Se fraguan en la Casa de Nariño, en los despachos de las Altas Cortes, en los desocupados recintos del Parlamento, en las cafeterías de las universidades –que es donde supuestamente piensan los académicos–, en los consejos de redacción de los medios de comunicación, en el silencioso estudio de la casa del procurador general –que es donde supuestamente reflexiona–, en una de las terrazas de una de las fincas del senador Uribe, innumerables teorías para apoyar o controvertir los mecanismos de refrendación popular de los acuerdos con las Farc. Se fraguan en esos lugares –como los fraguaron por meses en La Habana los negociadores– con el fin de afirmar o negar la idea de que la terminación del conflicto con esa guerrilla es un capricho irresponsable del presidente.

No se acaba de entender esta necesidad colombiana de enredarlo todo, de dilatarlo todo, de someterlo todo a los indescifrables e inútiles laberintos jurídicos, a los artículos, a los incisos, a las minucias marrulleras de los tinterillos profesionales. O, mejor dicho, los que no acaban de entender son los que no son de aquí, porque nosotros sabemos con claridad de qué se tratan estas complejidades kafkianas que suelen echar a perder iniciativas definitivas para la sociedad. Por un lado, el Gobierno trata de explicarse, de aclarar que la paz que está a punto de conseguir no es lo que la derecha dice que es, que no es una concesión a un grupo de delincuentes ni un antojo oportunista. Por el otro, los enemigos del proceso tratan de que sus básicas maneras de oponerse a la reconciliación suenen serias y contundentes, como si hubiesen surgido de las sensatas mentes de seres humanos adultos. Ambas facciones representan, no solo la polarización que nos define sino también ese complejo de inferioridad que nos obliga a complejizar cualquier decisión importante, subordinando el poder de sus alcances a la sórdida tiranía de lo jurídico, como si este país hubiera sido alguna vez un ejemplo mundial de la justicia.

Para que la paz con las Farc fuera un acontecimiento entendido como una necesidad nacional impostergable hubiese bastado con una par de normas claras, anunciadas sin ambages por el candidato Santos durante la campaña presidencial en la cual Colombia lo eligió precisamente para que lograra lo que está a punto de lograr, y pactadas luego con los diversos sectores del Congreso, que es el organismo en el que trabajan los representantes del pueblo. Y punto. Pero decidieron meternos en esta vorágine legalista que es un insulto y una burla.

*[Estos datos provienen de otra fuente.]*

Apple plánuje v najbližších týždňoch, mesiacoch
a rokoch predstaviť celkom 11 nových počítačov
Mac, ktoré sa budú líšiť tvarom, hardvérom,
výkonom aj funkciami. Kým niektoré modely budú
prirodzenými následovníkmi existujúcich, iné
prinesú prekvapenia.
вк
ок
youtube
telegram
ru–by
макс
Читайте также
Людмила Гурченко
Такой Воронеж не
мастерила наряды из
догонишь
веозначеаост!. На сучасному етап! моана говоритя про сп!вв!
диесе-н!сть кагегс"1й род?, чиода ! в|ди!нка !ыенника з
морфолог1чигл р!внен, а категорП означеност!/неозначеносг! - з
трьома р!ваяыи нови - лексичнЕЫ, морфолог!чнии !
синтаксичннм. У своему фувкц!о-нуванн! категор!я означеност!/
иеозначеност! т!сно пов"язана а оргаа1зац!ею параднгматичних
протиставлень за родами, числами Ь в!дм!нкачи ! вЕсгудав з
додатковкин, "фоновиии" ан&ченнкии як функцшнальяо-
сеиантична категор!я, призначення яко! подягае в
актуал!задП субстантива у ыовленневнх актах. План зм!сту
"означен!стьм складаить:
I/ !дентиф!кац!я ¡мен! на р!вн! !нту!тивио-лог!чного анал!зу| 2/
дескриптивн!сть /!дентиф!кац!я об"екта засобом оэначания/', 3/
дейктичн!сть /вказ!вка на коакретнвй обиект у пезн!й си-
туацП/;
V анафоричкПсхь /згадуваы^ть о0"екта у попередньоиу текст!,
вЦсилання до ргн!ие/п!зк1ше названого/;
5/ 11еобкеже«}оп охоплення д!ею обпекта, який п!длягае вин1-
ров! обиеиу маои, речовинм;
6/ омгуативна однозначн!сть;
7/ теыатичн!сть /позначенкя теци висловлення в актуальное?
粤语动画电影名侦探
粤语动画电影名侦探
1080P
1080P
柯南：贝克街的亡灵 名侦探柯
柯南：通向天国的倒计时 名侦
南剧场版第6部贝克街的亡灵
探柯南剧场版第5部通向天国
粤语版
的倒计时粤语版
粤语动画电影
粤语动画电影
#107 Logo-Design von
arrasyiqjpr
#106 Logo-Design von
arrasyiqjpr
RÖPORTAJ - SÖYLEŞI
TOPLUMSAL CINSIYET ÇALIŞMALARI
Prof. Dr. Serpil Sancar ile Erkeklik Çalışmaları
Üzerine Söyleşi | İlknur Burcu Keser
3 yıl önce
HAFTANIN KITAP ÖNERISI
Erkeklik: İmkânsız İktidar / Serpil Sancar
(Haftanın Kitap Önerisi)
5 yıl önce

Ahí están el presidente y su equipo defendiendo con una montaña de textos académicos en la mano la tal refrendación en la Corte Constitucional. Y también están los otros, los que están a punto de quedarse ciegos de tanto mirar las letricas de los incisos y de los artículos y los pies de página de cuanto libro de derecho se ha escrito desde los tiempos del Corpus Iuris Civilis.

¿Y la paz? Parece ser que a todos se les va olvidando qué diablos significa esa palabra.